2022-03-27 | Japan: Foreign affairs

 

U.S. National Security: Looking beyond the War in Ukraine (Part 1)

I would like tentatively to share the insights of Mr. Anthony Cordesman who holds the Emeritus Chair in Strategy at the Center for Strategic and International Studies in Washington, D.C.
He has served as a consultant on Afghanistan to the United States Department of Defense and the United States Department of State.

His title is “U.S. National Security: Looking beyond the War in Ukraine.”

There is no way as of yet to predict what the outcome of the war in Ukraine will be for Ukraine’s future, but it is all too clear that it is unlikely to have a happy ending. 

Ukraine has loyal and brave fighters, but the war has already produced massive damage to its economy and to the lives of its citizens – and even an ending to the war that leaves Ukraine somewhat intact seems unlikely to end the threat that Russia now poses to Western Europe.
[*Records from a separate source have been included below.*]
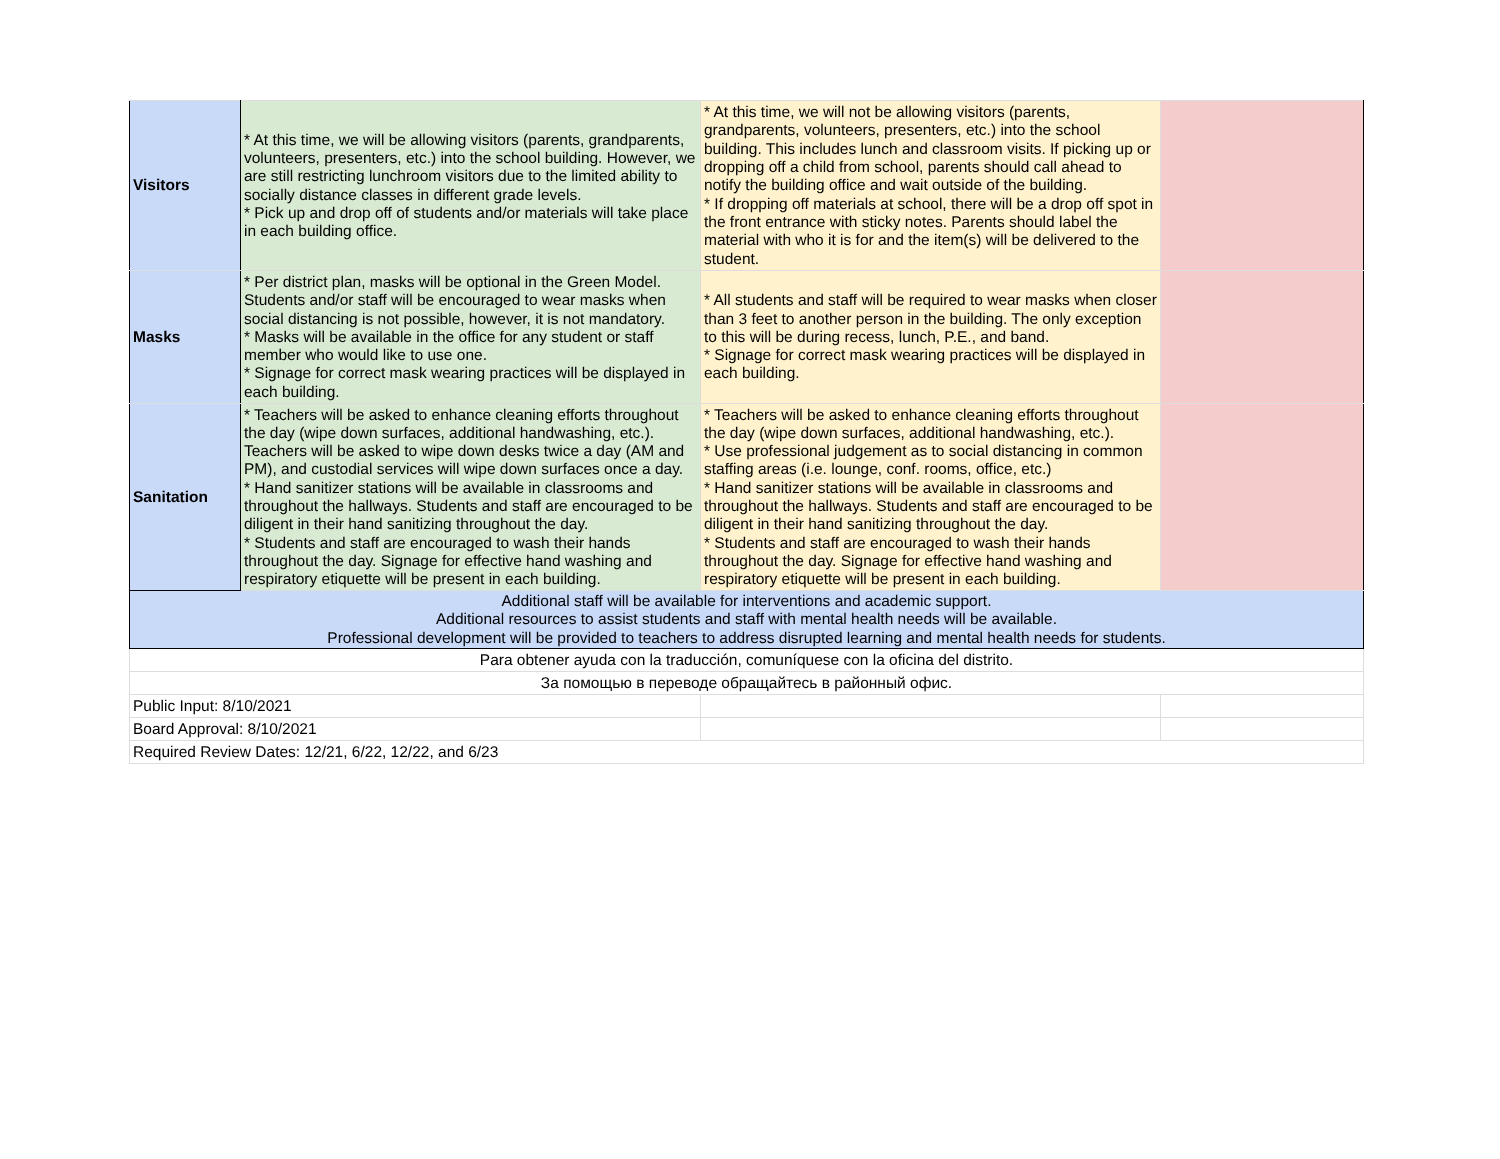| Visitors | * At this time, we will be allowing visitors (parents, grandparents, volunteers, presenters, etc.) into the school building. However, we are still restricting lunchroom visitors due to the limited ability to socially distance classes in different grade levels. * Pick up and drop off of students and/or materials will take place in each building office. | * At this time, we will not be allowing visitors (parents, grandparents, volunteers, presenters, etc.) into the school building. This includes lunch and classroom visits. If picking up or dropping off a child from school, parents should call ahead to notify the building office and wait outside of the building. * If dropping off materials at school, there will be a drop off spot in the front entrance with sticky notes. Parents should label the material with who it is for and the item(s) will be delivered to the student. | |
| Masks | * Per district plan, masks will be optional in the Green Model. Students and/or staff will be encouraged to wear masks when social distancing is not possible, however, it is not mandatory. * Masks will be available in the office for any student or staff member who would like to use one. * Signage for correct mask wearing practices will be displayed in each building. | * All students and staff will be required to wear masks when closer than 3 feet to another person in the building. The only exception to this will be during recess, lunch, P.E., and band. * Signage for correct mask wearing practices will be displayed in each building. | |
| Sanitation | * Teachers will be asked to enhance cleaning efforts throughout the day (wipe down surfaces, additional handwashing, etc.). Teachers will be asked to wipe down desks twice a day (AM and PM), and custodial services will wipe down surfaces once a day. * Hand sanitizer stations will be available in classrooms and throughout the hallways. Students and staff are encouraged to be diligent in their hand sanitizing throughout the day. * Students and staff are encouraged to wash their hands throughout the day. Signage for effective hand washing and respiratory etiquette will be present in each building. | * Teachers will be asked to enhance cleaning efforts throughout the day (wipe down surfaces, additional handwashing, etc.). * Use professional judgement as to social distancing in common staffing areas (i.e. lounge, conf. rooms, office, etc.) * Hand sanitizer stations will be available in classrooms and throughout the hallways. Students and staff are encouraged to be diligent in their hand sanitizing throughout the day. * Students and staff are encouraged to wash their hands throughout the day. Signage for effective hand washing and respiratory etiquette will be present in each building. | |
| Additional staff will be available for interventions and academic support. Additional resources to assist students and staff with mental health needs will be available. Professional development will be provided to teachers to address disrupted learning and mental health needs for students. | | | |
| Para obtener ayuda con la traducción, comuníquese con la oficina del distrito. | | | |
| За помощью в переводе обращайтесь в районный офис. | | | |
| Public Input: 8/10/2021 | | | |
| Board Approval: 8/10/2021 | | | |
| Required Review Dates: 12/21, 6/22, 12/22, and 6/23 | | | |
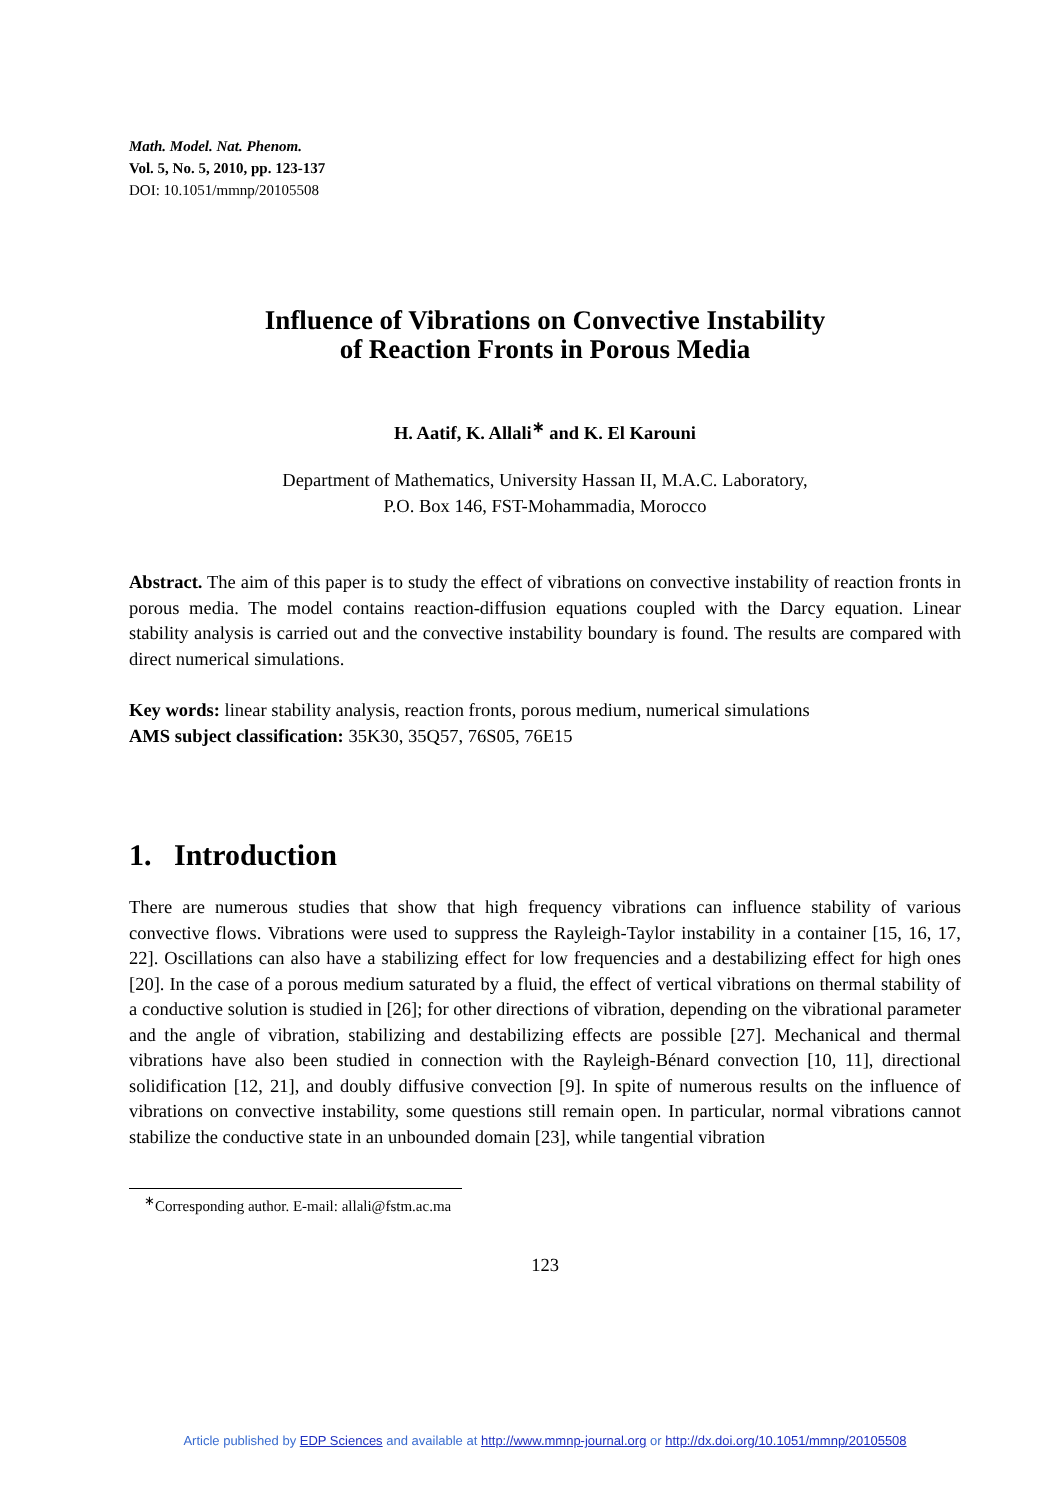Math. Model. Nat. Phenom.
Vol. 5, No. 5, 2010, pp. 123-137
DOI: 10.1051/mmnp/20105508
Influence of Vibrations on Convective Instability
of Reaction Fronts in Porous Media
H. Aatif, K. Allali<sup>∗</sup> and K. El Karouni
Department of Mathematics, University Hassan II, M.A.C. Laboratory,
P.O. Box 146, FST-Mohammadia, Morocco
Abstract. The aim of this paper is to study the effect of vibrations on convective instability of reaction fronts in porous media. The model contains reaction-diffusion equations coupled with the Darcy equation. Linear stability analysis is carried out and the convective instability boundary is found. The results are compared with direct numerical simulations.
Key words: linear stability analysis, reaction fronts, porous medium, numerical simulations
AMS subject classification: 35K30, 35Q57, 76S05, 76E15
1. Introduction
There are numerous studies that show that high frequency vibrations can influence stability of various convective flows. Vibrations were used to suppress the Rayleigh-Taylor instability in a container [15, 16, 17, 22]. Oscillations can also have a stabilizing effect for low frequencies and a destabilizing effect for high ones [20]. In the case of a porous medium saturated by a fluid, the effect of vertical vibrations on thermal stability of a conductive solution is studied in [26]; for other directions of vibration, depending on the vibrational parameter and the angle of vibration, stabilizing and destabilizing effects are possible [27]. Mechanical and thermal vibrations have also been studied in connection with the Rayleigh-Bénard convection [10, 11], directional solidification [12, 21], and doubly diffusive convection [9]. In spite of numerous results on the influence of vibrations on convective instability, some questions still remain open. In particular, normal vibrations cannot stabilize the conductive state in an unbounded domain [23], while tangential vibration
<sup>∗</sup>Corresponding author. E-mail: allali@fstm.ac.ma
123
Article published by EDP Sciences and available at http://www.mmnp-journal.org or http://dx.doi.org/10.1051/mmnp/20105508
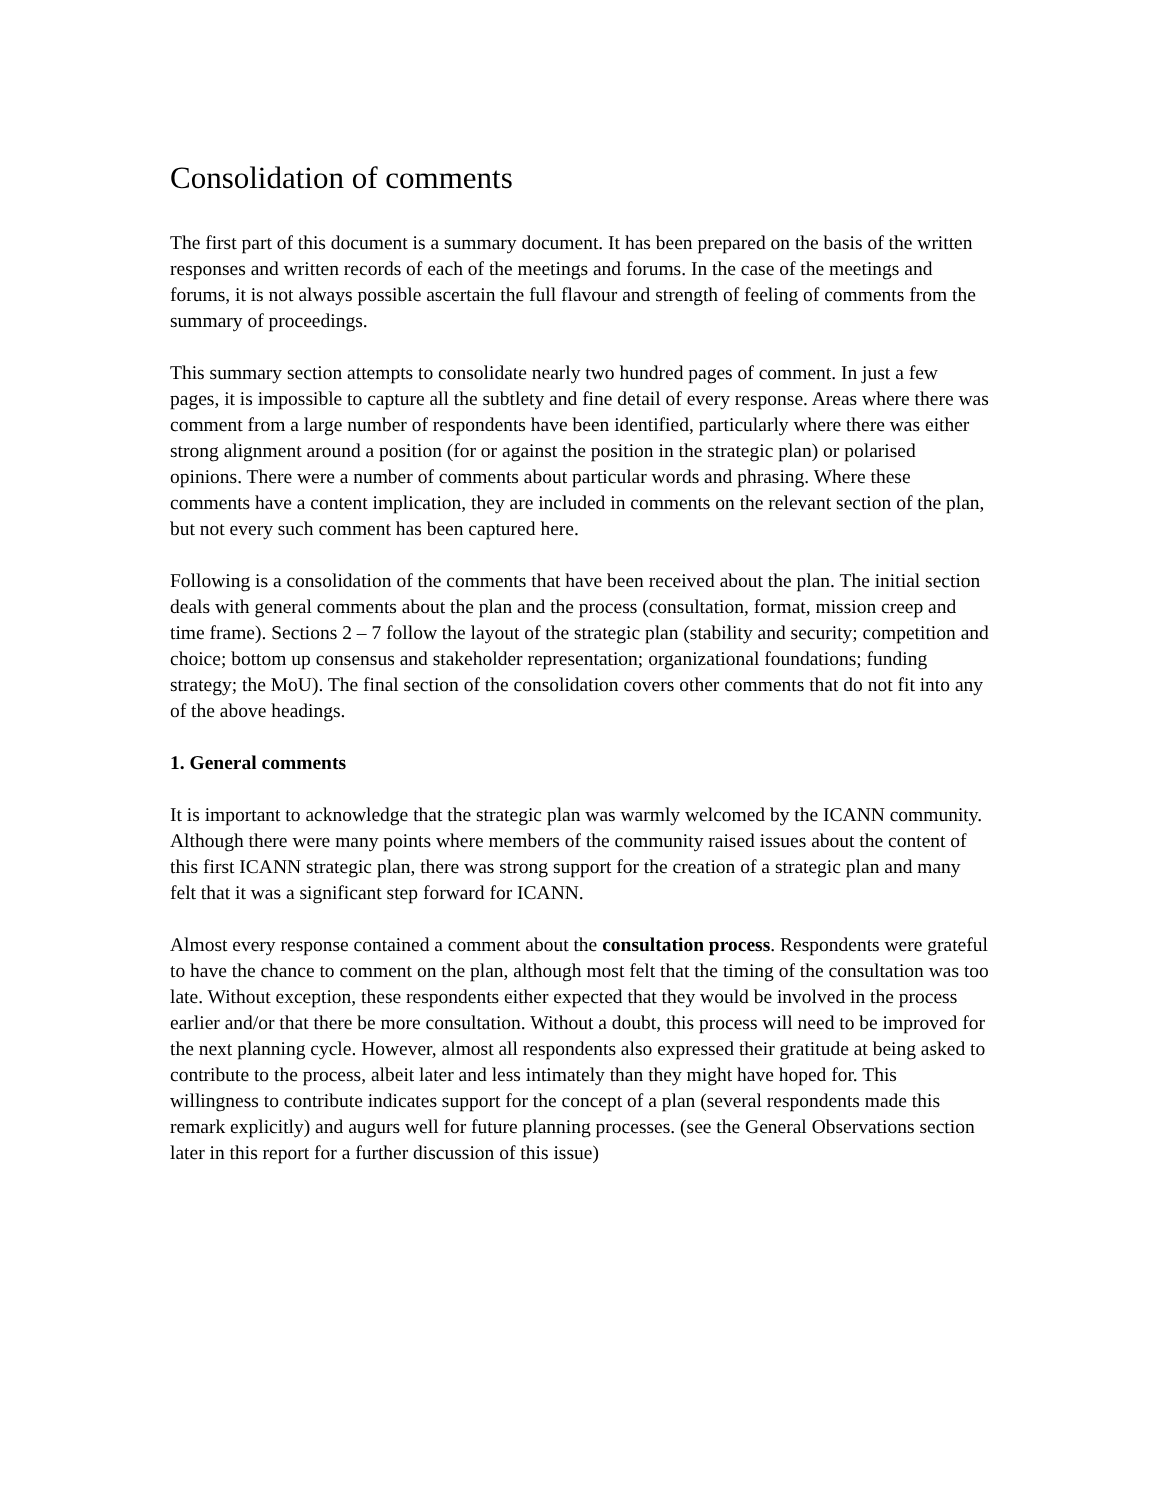Consolidation of comments
The first part of this document is a summary document. It has been prepared on the basis of the written responses and written records of each of the meetings and forums. In the case of the meetings and forums, it is not always possible ascertain the full flavour and strength of feeling of comments from the summary of proceedings.
This summary section attempts to consolidate nearly two hundred pages of comment. In just a few pages, it is impossible to capture all the subtlety and fine detail of every response. Areas where there was comment from a large number of respondents have been identified, particularly where there was either strong alignment around a position (for or against the position in the strategic plan) or polarised opinions. There were a number of comments about particular words and phrasing. Where these comments have a content implication, they are included in comments on the relevant section of the plan, but not every such comment has been captured here.
Following is a consolidation of the comments that have been received about the plan. The initial section deals with general comments about the plan and the process (consultation, format, mission creep and time frame). Sections 2 – 7 follow the layout of the strategic plan (stability and security; competition and choice; bottom up consensus and stakeholder representation; organizational foundations; funding strategy; the MoU). The final section of the consolidation covers other comments that do not fit into any of the above headings.
1. General comments
It is important to acknowledge that the strategic plan was warmly welcomed by the ICANN community. Although there were many points where members of the community raised issues about the content of this first ICANN strategic plan, there was strong support for the creation of a strategic plan and many felt that it was a significant step forward for ICANN.
Almost every response contained a comment about the consultation process. Respondents were grateful to have the chance to comment on the plan, although most felt that the timing of the consultation was too late. Without exception, these respondents either expected that they would be involved in the process earlier and/or that there be more consultation. Without a doubt, this process will need to be improved for the next planning cycle. However, almost all respondents also expressed their gratitude at being asked to contribute to the process, albeit later and less intimately than they might have hoped for. This willingness to contribute indicates support for the concept of a plan (several respondents made this remark explicitly) and augurs well for future planning processes. (see the General Observations section later in this report for a further discussion of this issue)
The war in Ukraine seems all too likely to leave a lasting state of confrontation between Russia and the U.S. as well as its European partners in NATO. 

Even if Russia does not actively threaten the Baltic states, intimidate some other European power, or fully execute its increasingly threatening modernization of its nuclear forces, the near to mid-term prospects for any form of Russian cooperation with the rest of Europe and the U.S. seem marginal at best. 

At least in the near term, Russia will represent the major nuclear threat to the U.S. and its NATO allies, and Russian military planners will do their best during much of the coming decade to build-up far more effective land, air, and sea forces – drawing on the painful lessons of Russia’s initial failures in Ukraine.